The US Senate has approved a last-minute agreement reached on Monday to resolve the fiscal cliff crisis that threatens the US economy, but not in time for the December 31 deadline to avert automatic tax hikes and spending cuts.
The deal, brokered by Vice President Biden and Senate Minority Leader Mitch McConnell, passed 89 to 8 in a New Year’s morning vote in the Senate but is still pending a vote in the Republican-controlled House of Representatives, expected to take place on later on Tuesday.
If the House approves the agreement, and sends the legislation to President Obama, the economic impact of the cliff is estimated to be minimal.

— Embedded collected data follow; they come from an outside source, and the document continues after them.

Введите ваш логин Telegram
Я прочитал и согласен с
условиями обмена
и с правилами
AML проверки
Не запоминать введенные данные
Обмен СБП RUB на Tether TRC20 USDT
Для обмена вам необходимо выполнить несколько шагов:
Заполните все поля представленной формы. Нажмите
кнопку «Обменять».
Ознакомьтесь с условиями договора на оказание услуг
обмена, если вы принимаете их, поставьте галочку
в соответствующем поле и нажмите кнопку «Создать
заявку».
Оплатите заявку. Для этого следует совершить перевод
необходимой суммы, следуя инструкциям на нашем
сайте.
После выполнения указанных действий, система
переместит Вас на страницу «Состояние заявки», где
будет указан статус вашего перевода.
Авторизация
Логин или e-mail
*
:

Under the new deal, tax rates would increase from 35 per cent to 39.6 per cent for individual incomes over $400,000 and couples over $450,000 and tax deductions will start phasing out on incomes as low as $250,000. It will also delay automatic federal spending cuts of $110 billion for two months.
Without a deal, every US taxpayer would face steep rises, accompanied by deep cuts in federal spending programmes, especially in unemployment benefits.
“Just last month Republicans in Congress said they would never agree to raise tax rates on the wealthiest Americans,” Obama said at a news briefing. “Obviously, the agreement that’s currently being discussed would raise those rates and raise them permanently.”